Assigned task:
Copy all the records below word for word, but leave out the pictures.

Data to examine:
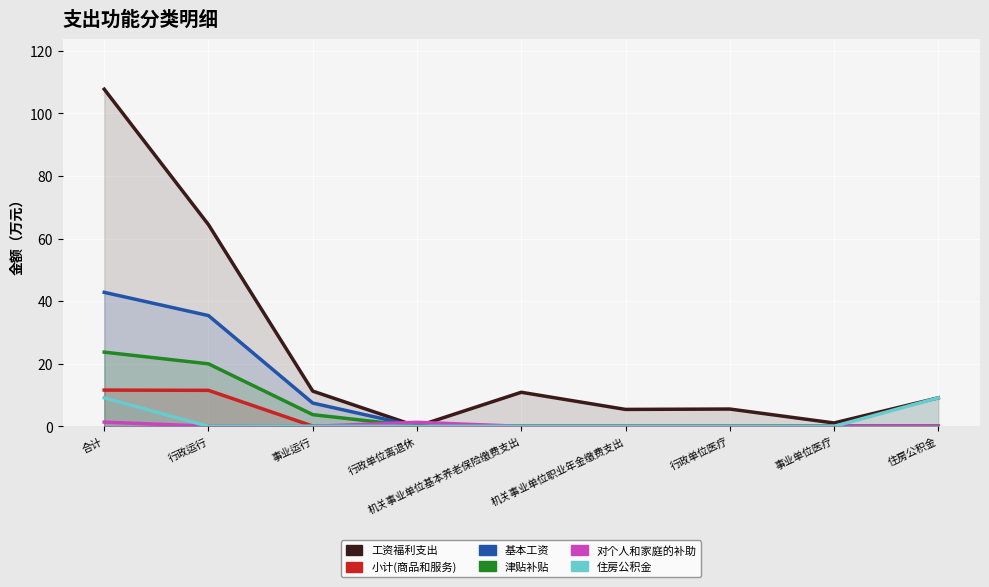

Reading left to right, what are all the values shown in this chart?

工资福利支出: 合计=107.8	行政运行=64.5	事业运行=11.3	行政单位离退休=0.0	机关事业单位基本养老保险缴费支出=10.9	机关事业单位职业年金缴费支出=5.4	行政单位医疗=5.5	事业单位医疗=1.1	住房公积金=9.1
小计(商品和服务): 合计=11.6	行政运行=11.5	事业运行=0.1	行政单位离退休=0.0	机关事业单位基本养老保险缴费支出=0.0	机关事业单位职业年金缴费支出=0.0	行政单位医疗=0.0	事业单位医疗=0.0	住房公积金=0.0
基本工资: 合计=42.8	行政运行=35.4	事业运行=7.4	行政单位离退休=0.0	机关事业单位基本养老保险缴费支出=0.0	机关事业单位职业年金缴费支出=0.0	行政单位医疗=0.0	事业单位医疗=0.0	住房公积金=0.0
津贴补贴: 合计=23.7	行政运行=20.0	事业运行=3.7	行政单位离退休=0.0	机关事业单位基本养老保险缴费支出=0.0	机关事业单位职业年金缴费支出=0.0	行政单位医疗=0.0	事业单位医疗=0.0	住房公积金=0.0
对个人和家庭的补助: 合计=1.4	行政运行=0.1	事业运行=0.0	行政单位离退休=1.3	机关事业单位基本养老保险缴费支出=0.0	机关事业单位职业年金缴费支出=0.0	行政单位医疗=0.0	事业单位医疗=0.0	住房公积金=0.0
住房公积金: 合计=9.1	行政运行=0.0	事业运行=0.0	行政单位离退休=0.0	机关事业单位基本养老保险缴费支出=0.0	机关事业单位职业年金缴费支出=0.0	行政单位医疗=0.0	事业单位医疗=0.0	住房公积金=9.1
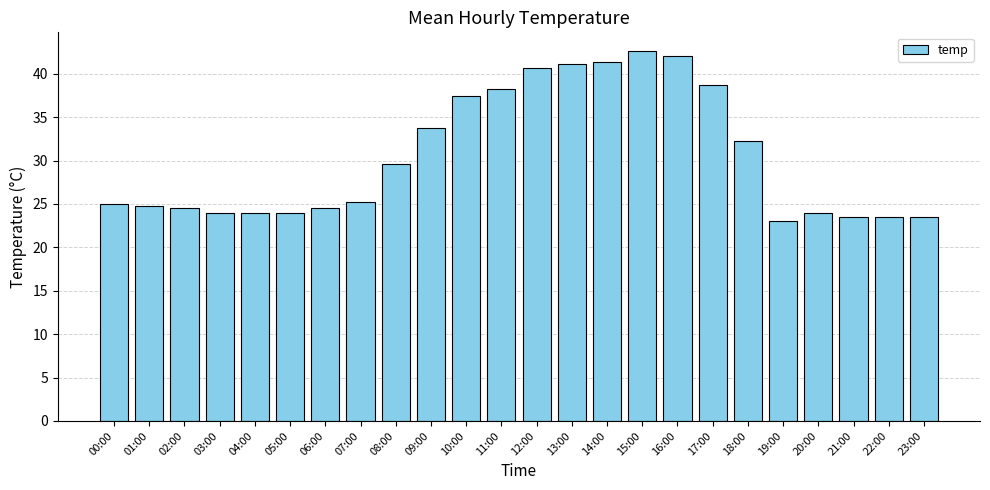

How many categories are shown in the chart?

24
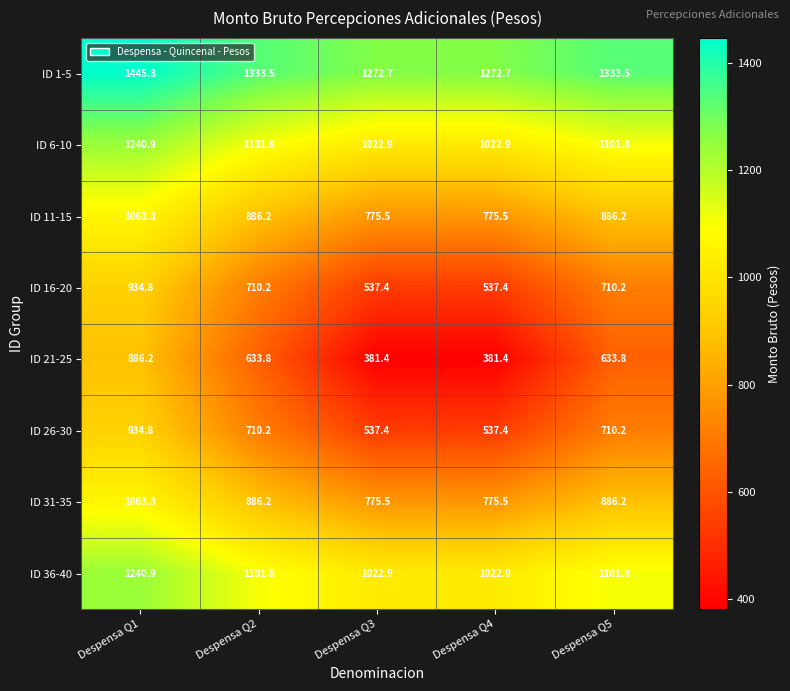

What is the sum of all ID 1-5 values?

6658.2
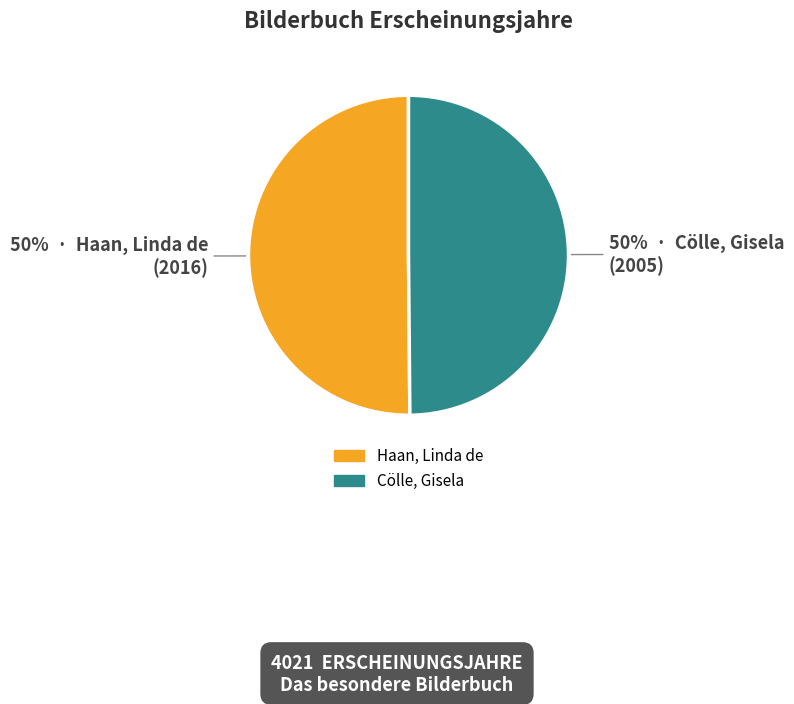

Combined, do Cölle, Gisela and Haan, Linda de account for over 50%?

Yes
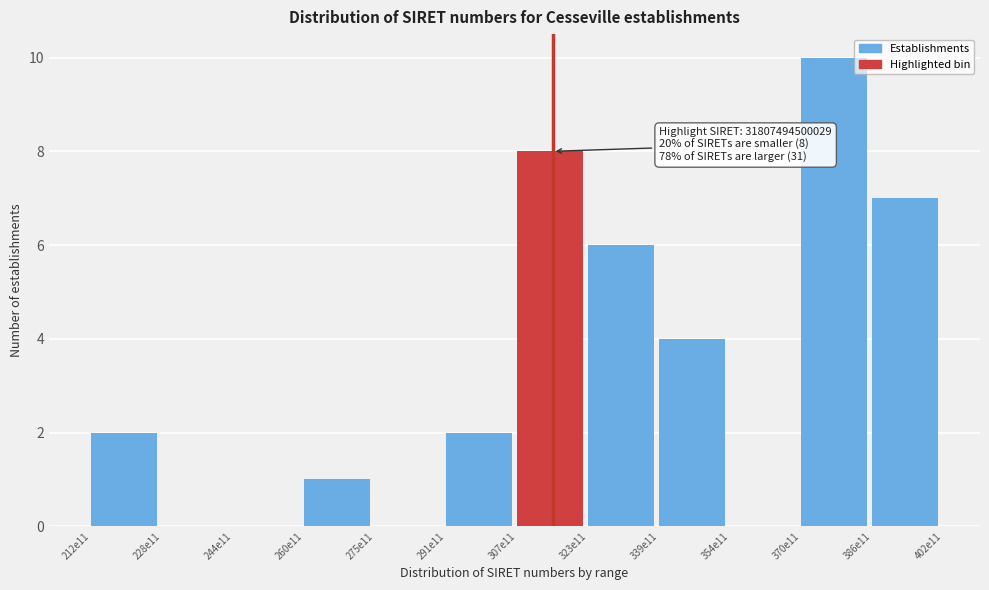

Reading right to left, transcribe all the data shown in this chart.

386e11=7	370e11=10	354e11=0	339e11=4	323e11=6	307e11=8	291e11=2	275e11=0	260e11=1	244e11=0	228e11=0	212e11=2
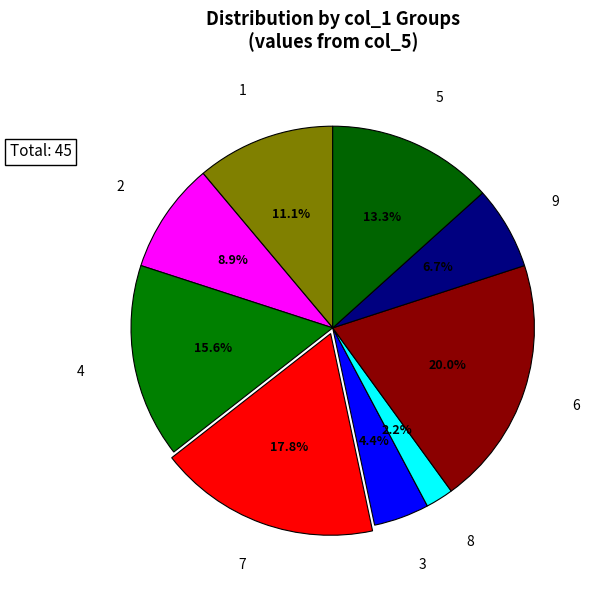

Rank the categories by value from lowest to highest.

8, 3, 9, 2, 1, 5, 4, 7, 6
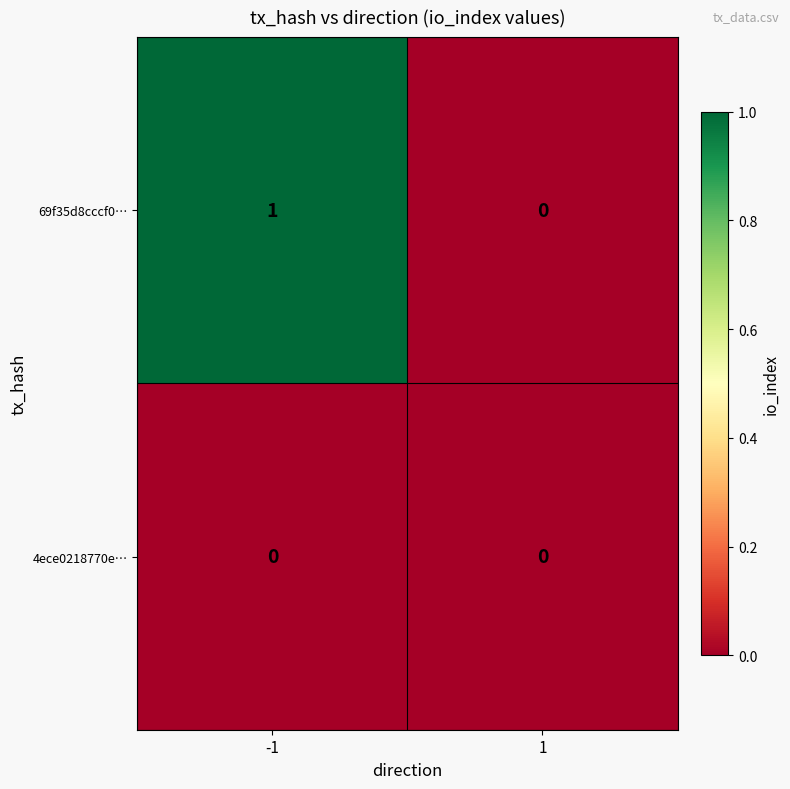

Which series changed the most between -1 and 1?

69f35d8cccf0…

Output for this exercise:
Reading left to right, what are all the values shown in this chart?

工资福利支出: 合计=107.8	行政运行=64.5	事业运行=11.3	行政单位离退休=0.0	机关事业单位基本养老保险缴费支出=10.9	机关事业单位职业年金缴费支出=5.4	行政单位医疗=5.5	事业单位医疗=1.1	住房公积金=9.1
小计(商品和服务): 合计=11.6	行政运行=11.5	事业运行=0.1	行政单位离退休=0.0	机关事业单位基本养老保险缴费支出=0.0	机关事业单位职业年金缴费支出=0.0	行政单位医疗=0.0	事业单位医疗=0.0	住房公积金=0.0
基本工资: 合计=42.8	行政运行=35.4	事业运行=7.4	行政单位离退休=0.0	机关事业单位基本养老保险缴费支出=0.0	机关事业单位职业年金缴费支出=0.0	行政单位医疗=0.0	事业单位医疗=0.0	住房公积金=0.0
津贴补贴: 合计=23.7	行政运行=20.0	事业运行=3.7	行政单位离退休=0.0	机关事业单位基本养老保险缴费支出=0.0	机关事业单位职业年金缴费支出=0.0	行政单位医疗=0.0	事业单位医疗=0.0	住房公积金=0.0
对个人和家庭的补助: 合计=1.4	行政运行=0.1	事业运行=0.0	行政单位离退休=1.3	机关事业单位基本养老保险缴费支出=0.0	机关事业单位职业年金缴费支出=0.0	行政单位医疗=0.0	事业单位医疗=0.0	住房公积金=0.0
住房公积金: 合计=9.1	行政运行=0.0	事业运行=0.0	行政单位离退休=0.0	机关事业单位基本养老保险缴费支出=0.0	机关事业单位职业年金缴费支出=0.0	行政单位医疗=0.0	事业单位医疗=0.0	住房公积金=9.1

How many categories are shown in the chart?

24

What is the sum of all ID 1-5 values?

6658.2

Combined, do Cölle, Gisela and Haan, Linda de account for over 50%?

Yes

Reading right to left, transcribe all the data shown in this chart.

386e11=7	370e11=10	354e11=0	339e11=4	323e11=6	307e11=8	291e11=2	275e11=0	260e11=1	244e11=0	228e11=0	212e11=2

Rank the categories by value from lowest to highest.

8, 3, 9, 2, 1, 5, 4, 7, 6

Which series changed the most between -1 and 1?

69f35d8cccf0…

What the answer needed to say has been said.